31. The method of claim 30, wherein said reagents for analyzing comprise probes for nucleic acids or antibodies.

32. The method of claim 31, wherein said probes comprise PNA, DNA, or LNA.

33. The method of claim 32, wherein said cells, particles, or analytes bound to said particles are further contacted with reagents that bind to said probes or antibodies, resulting in signal amplification.

34. The method of claim 30, wherein said reagents for analyzing are labeled for optical, electrical, or magnetic detection.

35. The method of claim 30, wherein said reagents for analyzing comprise a plurality of reagents that are optically distinguishable and that bind to different cells, particles, or analytes bound to said particles.

36. The method of claim 30, further comprising, after step (i) and prior to step (iv), treating said sample with a liquid reagent.

37. The method of claim 36, wherein said device further comprises a passive mixer disposed so that said liquid reagent and said sample mix while flowing through said device and before contacting said membrane.

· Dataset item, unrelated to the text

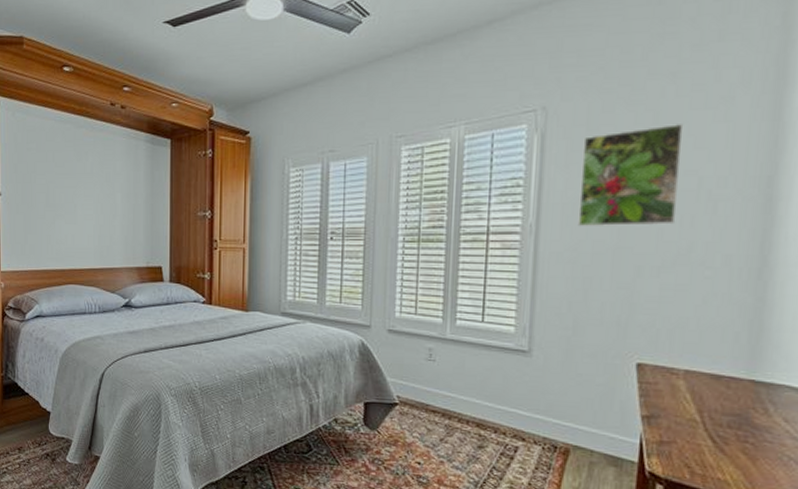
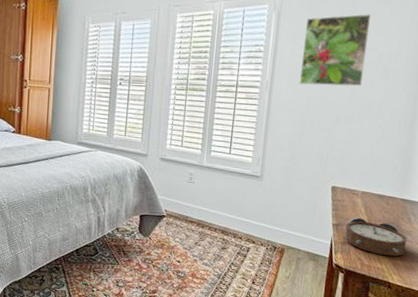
alarm clock: none [660,406,765,463] -> present [344,217,408,257]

38. The method of claim 36, wherein said treating step further comprises actively mixing said sample with said liquid reagent.

39. The method of claim 38, wherein said device further comprises a sample reservoir and a liquid reagent reservoir separated by a valve from said sample reservoir, wherein said sample is introduced into said sample reservoir in step (i), said liquid reagent is stored in said liquid reagent reservoir, and said active mixing comprises actuating said valve and transferring said liquid reagent to said sample reservoir or said sample to said liquid reagent reservoir.

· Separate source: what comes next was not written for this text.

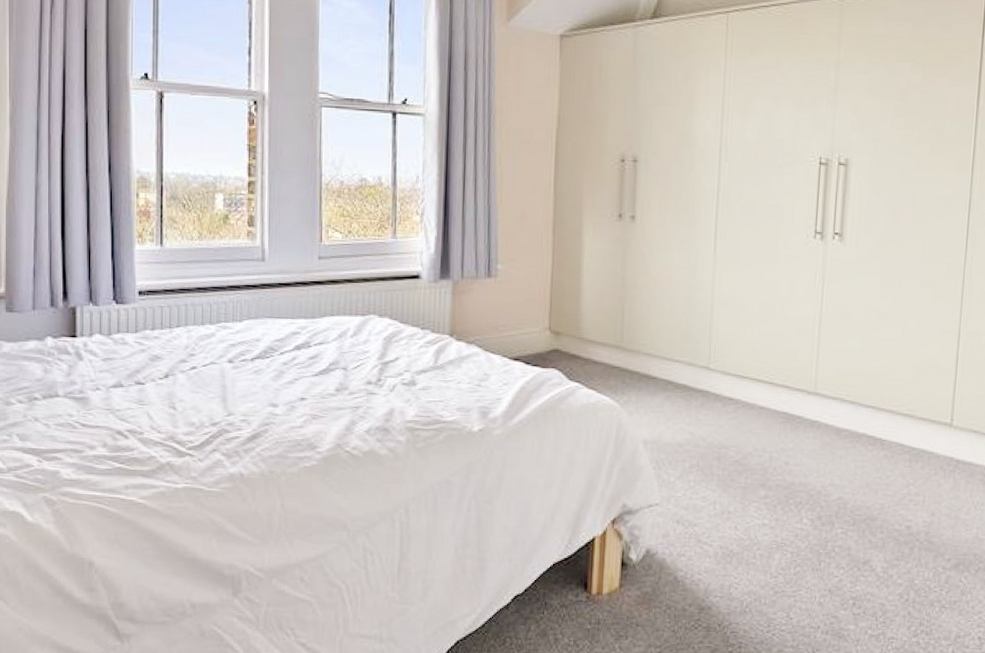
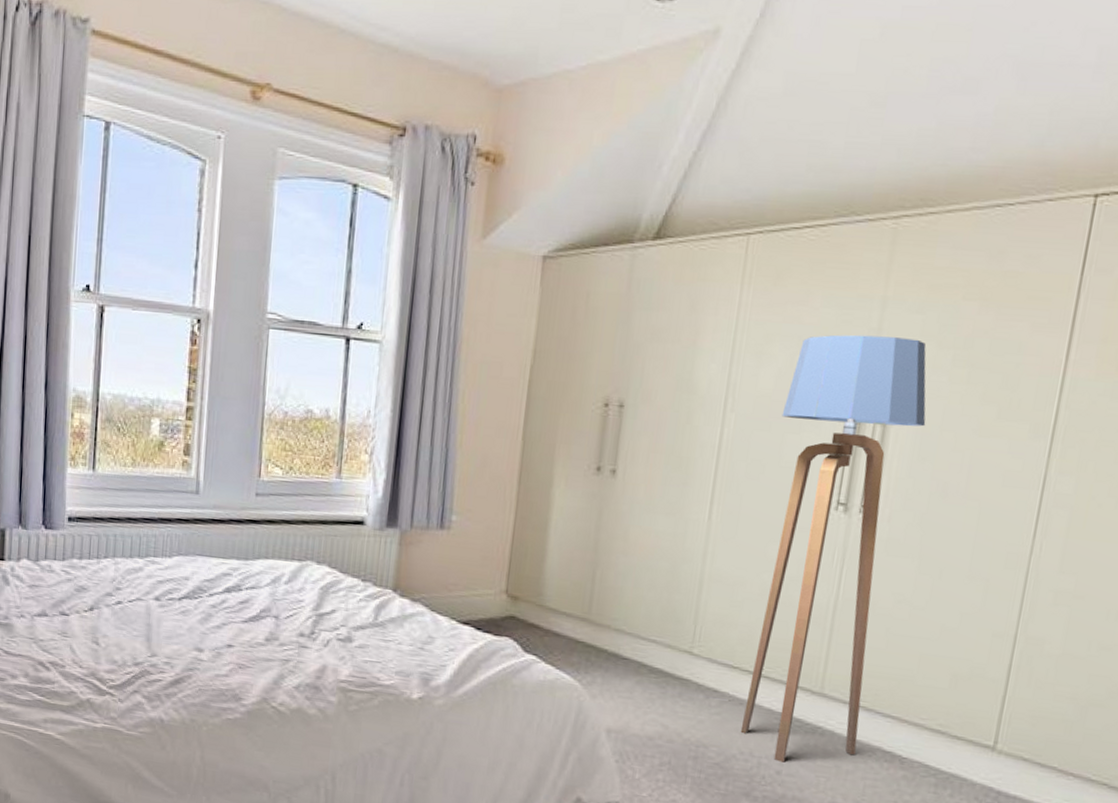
floor lamp: none [753,92,878,454] -> present [740,335,927,762]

40. The method of claim 36, wherein said liquid reagent comprises a diluent, lysis buffer, or said particles comprising binding moieties to said analytes.

41. The method of claim 40, wherein said sample is contacted with said particles comprising binding moieties under conditions in which said analytes of said sample bind to said particles, which are captured by said membrane in step (iii).

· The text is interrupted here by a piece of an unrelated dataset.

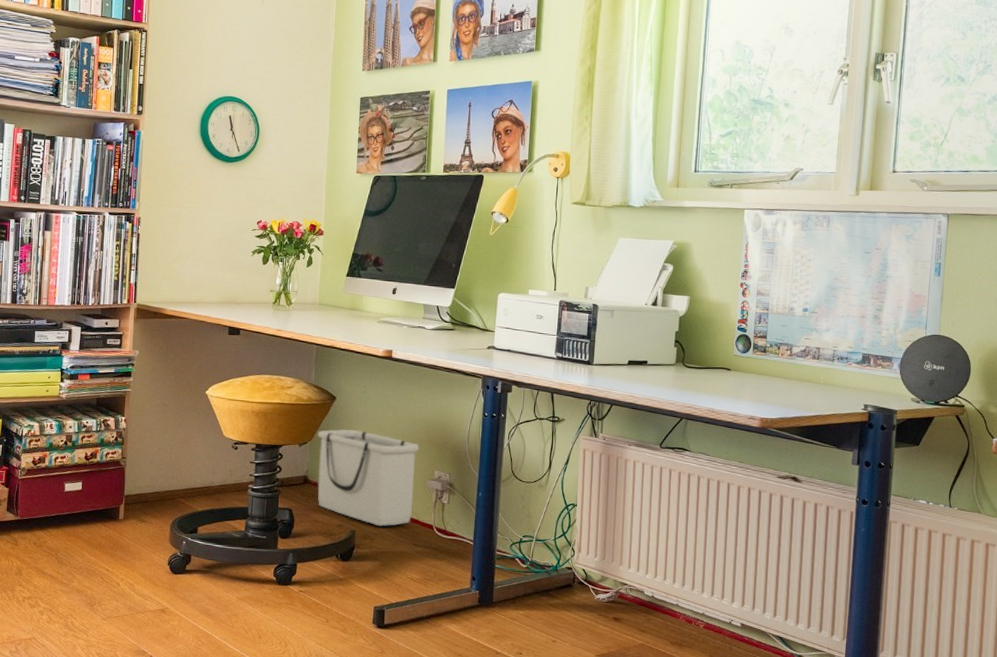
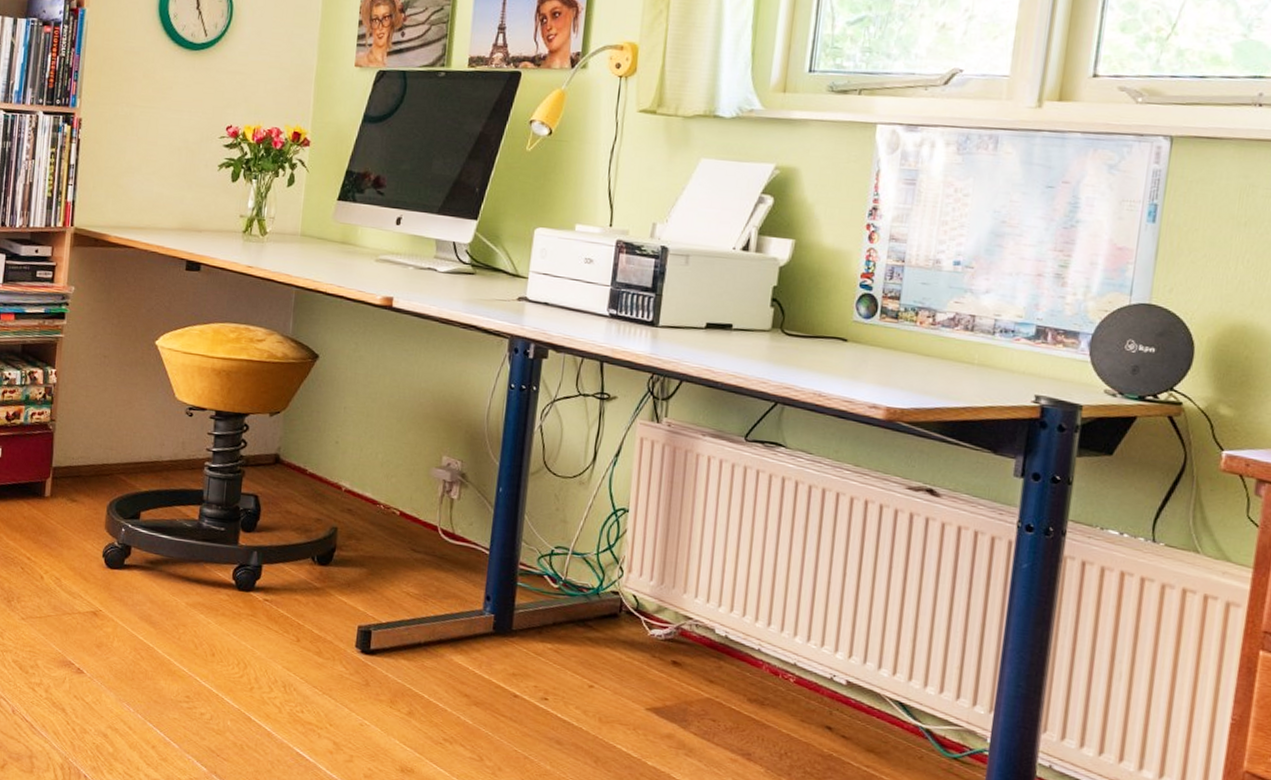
storage bin: present [318,429,420,527] -> none [291,396,424,525]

42. The method of claim 30, wherein said sample is contacted with control particles that are subsequently divided between said plurality of channels proportionally with said sample, wherein said control particles are captured by said membrane in step (iii).

43. The method of claim 30, wherein said device further comprises a plurality of reservoirs containing reagents for analyzing, wherein one of said plurality of reservoirs is disposed within each of said plurality of channels, and said reagents for analyzing are released from said reservoir by flow of adjacent liquid in step (ii).

44. The method of claim 30, wherein said device further comprises a plurality of reservoirs containing reagents for analyzing, wherein one of said plurality of reservoirs is separated by a valve from each of said plurality of channels, and step (ii) comprises actuating said valve.

45. The method of claim 30, wherein said cells are microorganisms and are analyzed.

46. The method of claim 30, wherein said cells are analyzed and are produced by a subject as a result of disease.

47. The method of claim 30, wherein said sample comprises a culture, an environmental sample, or a biological sample.

48. A kit comprising a device of claim 1 and a diluent, lysis buffer, hybridization buffer, or control particles.

49. A device that can detect, identify, and quantify a low-level of microorganisms in complex biological samples.